((

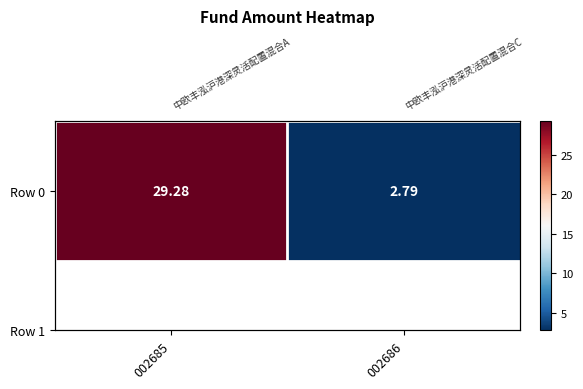

Which has a higher value, 002685 or 002686?

002685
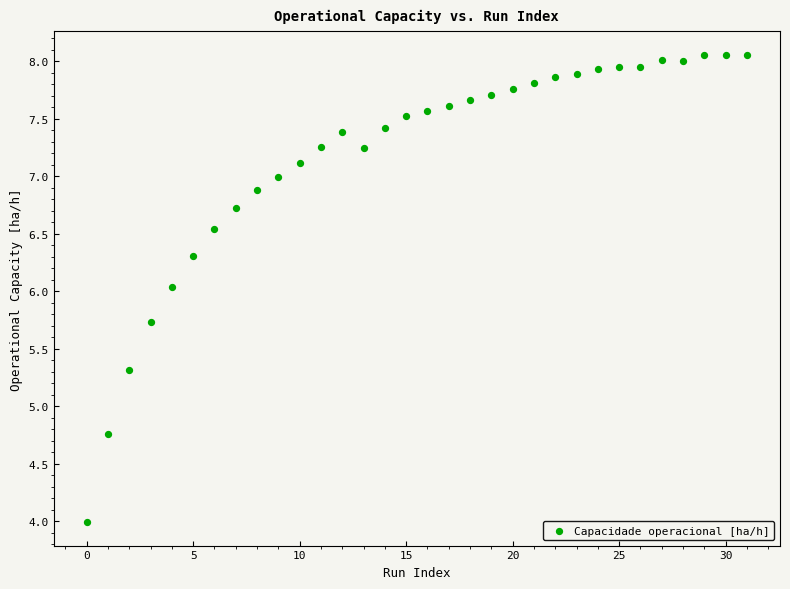

What is the range of Y values (max minus min)?

4.1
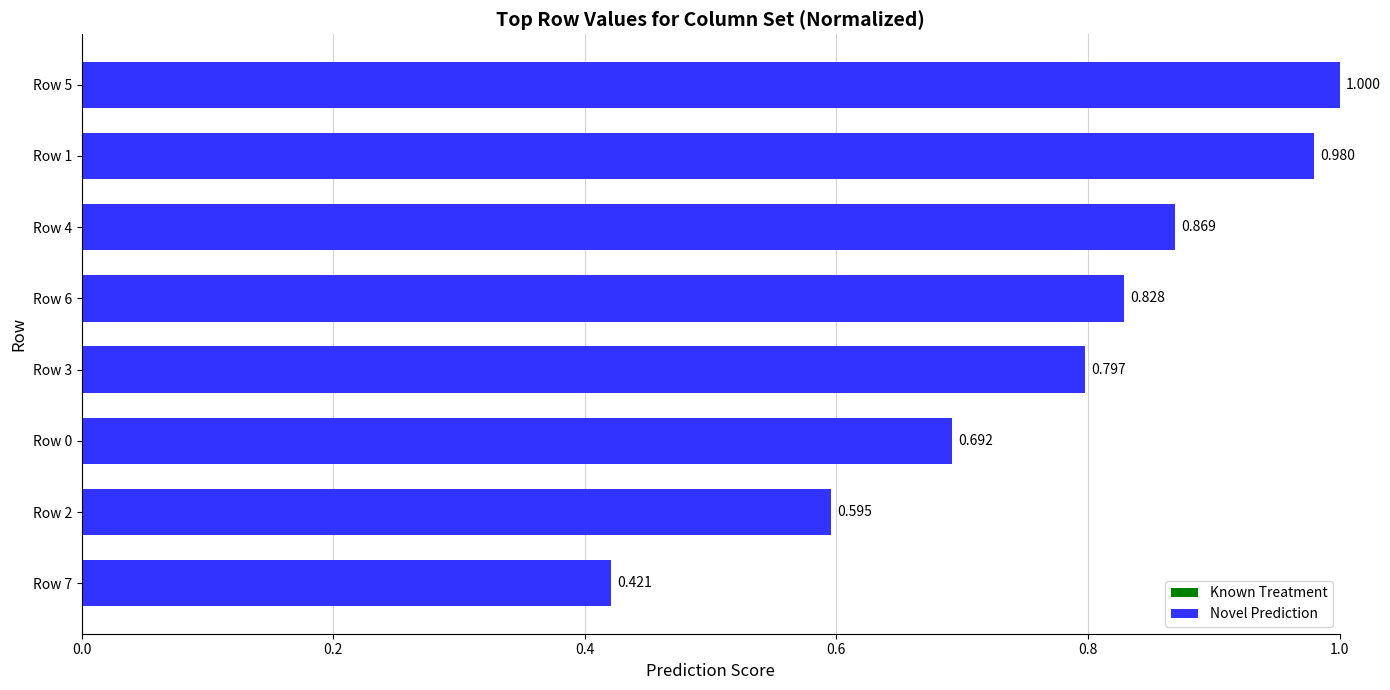

List the labels in order of value, smallest first.

Row 7, Row 2, Row 0, Row 3, Row 6, Row 4, Row 1, Row 5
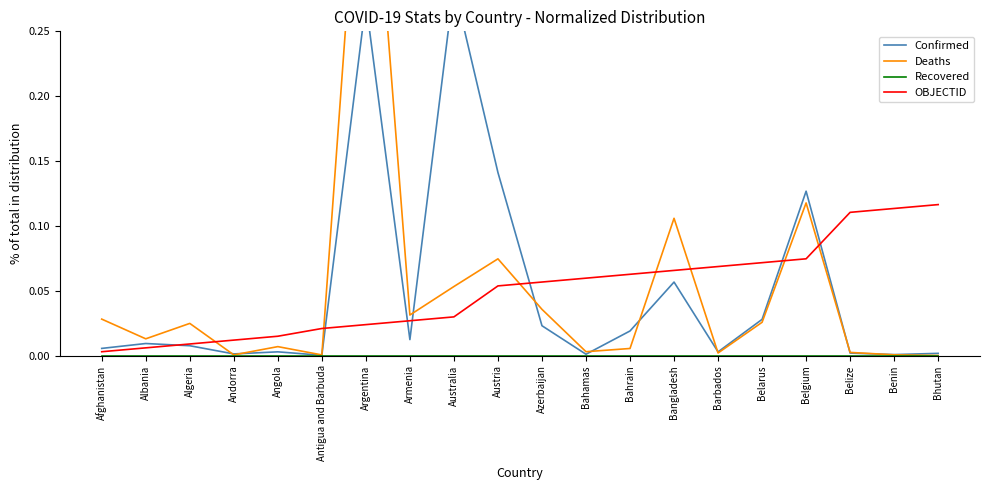

Between Andorra and Barbados, which series saw the biggest shift?

OBJECTID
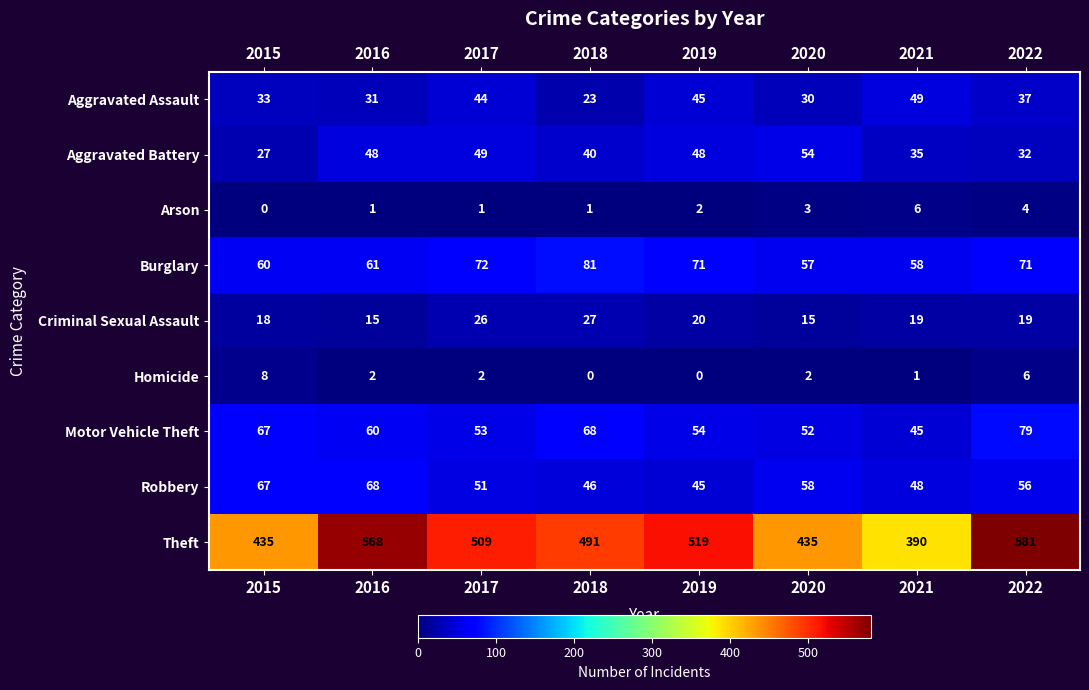

At how many categories does at least one series exceed 555?

2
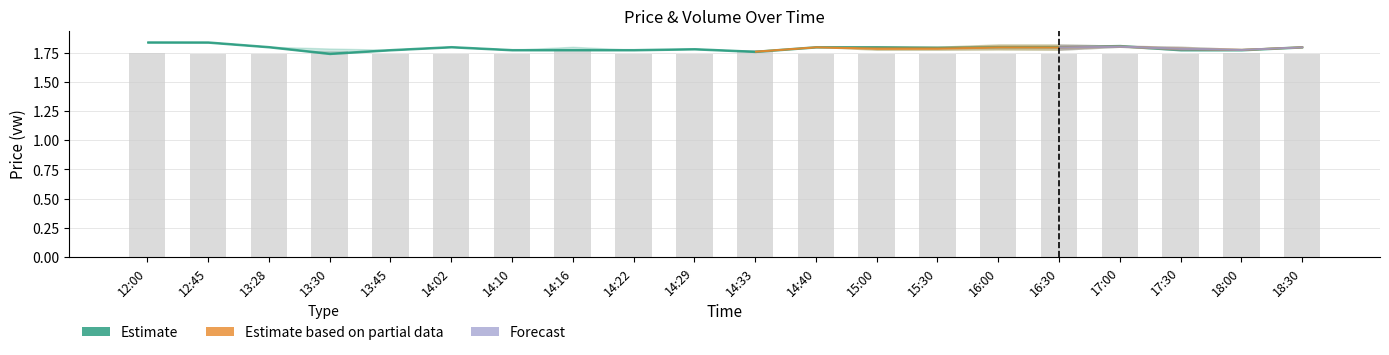

Are the bars grouped side by side (vs. stacked)?

No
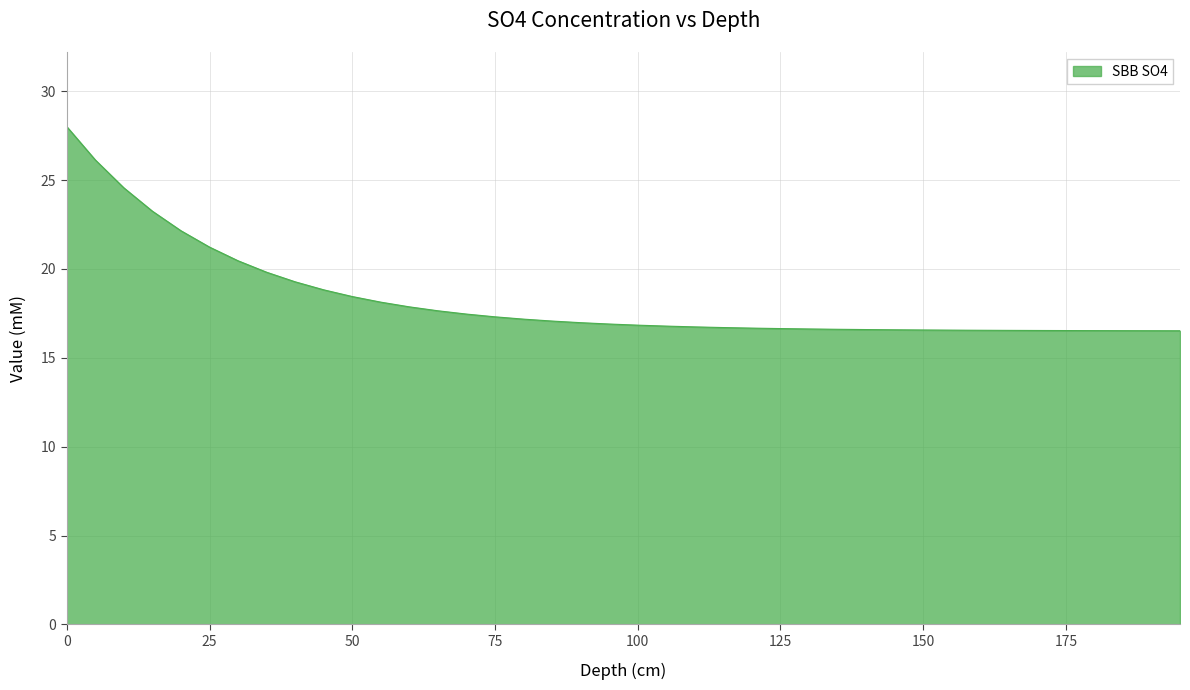

What is the smallest value displayed?

16.5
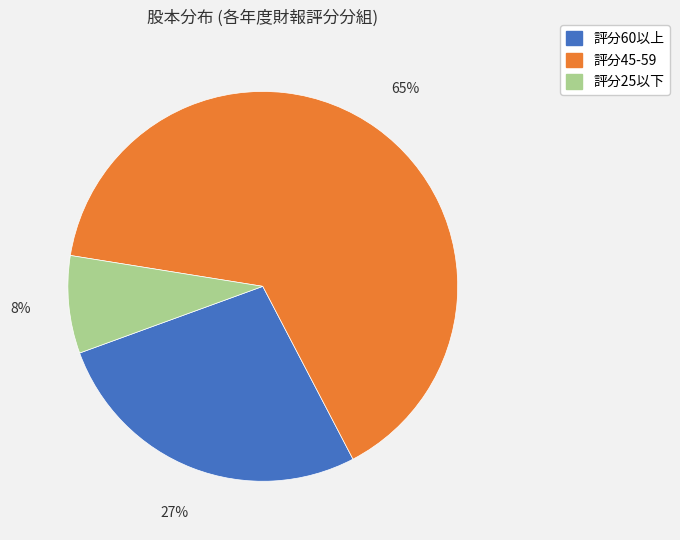

To the nearest percent, what is the average slice percentage?

33%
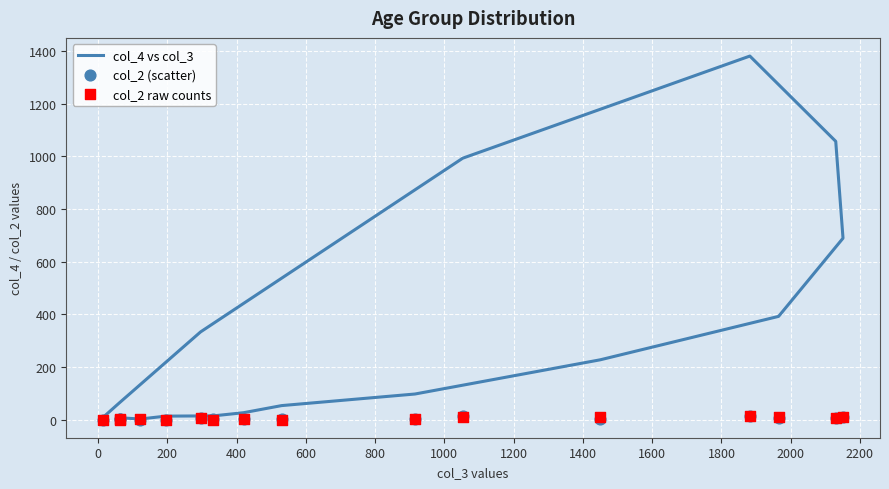

At how many categories does at least one series exceed 969?

3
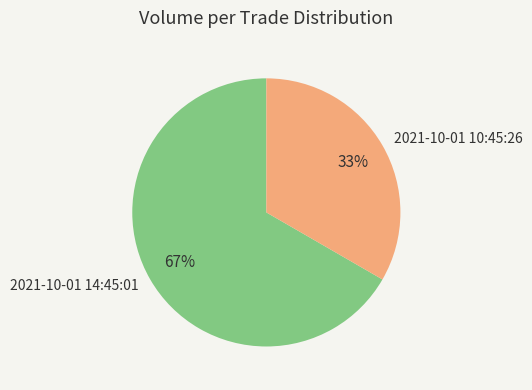

To the nearest percent, what is the average slice percentage?

50%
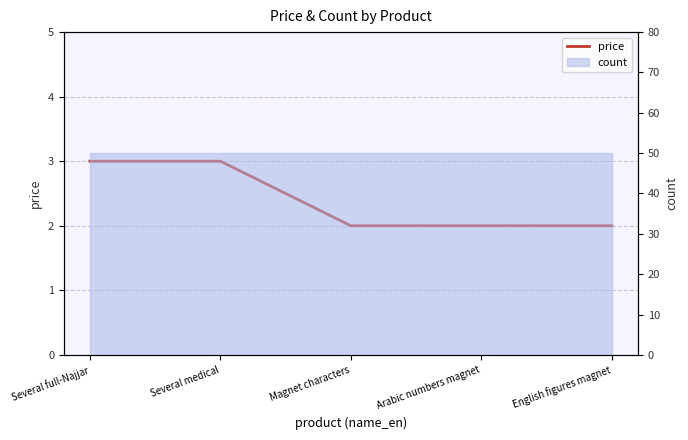

Reading left to right, transcribe all the data shown in this chart.

Several full-Najjar=3	Several medical=3	Magnet characters=2	Arabic numbers magnet=2	English figures magnet=2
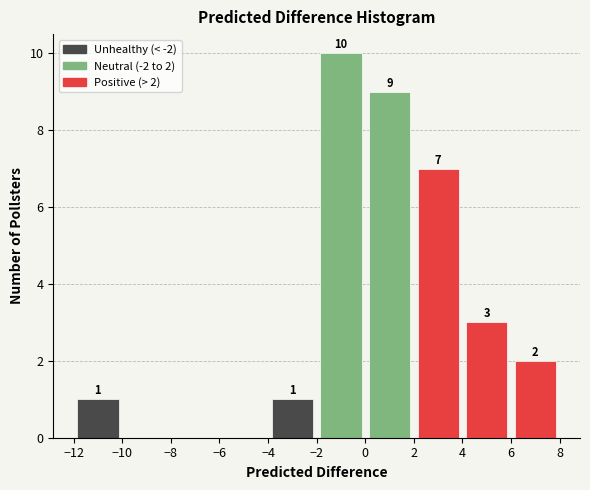

Over which range of the x-axis is the bar tallest?

-2 to 0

))

Assignment. Copy the material again with every occurrence of "categories" replaced by "groups", leaving all other text unchanged and omitting the pictures.

Task solution.
Which has a higher value, 002685 or 002686?

002685

What is the range of Y values (max minus min)?

4.1

List the labels in order of value, smallest first.

Row 7, Row 2, Row 0, Row 3, Row 6, Row 4, Row 1, Row 5

Between Andorra and Barbados, which series saw the biggest shift?

OBJECTID

At how many groups does at least one series exceed 555?

2

Are the bars grouped side by side (vs. stacked)?

No

What is the smallest value displayed?

16.5

To the nearest percent, what is the average slice percentage?

33%

At how many groups does at least one series exceed 969?

3

To the nearest percent, what is the average slice percentage?

50%

Reading left to right, transcribe all the data shown in this chart.

Several full-Najjar=3	Several medical=3	Magnet characters=2	Arabic numbers magnet=2	English figures magnet=2

Over which range of the x-axis is the bar tallest?

-2 to 0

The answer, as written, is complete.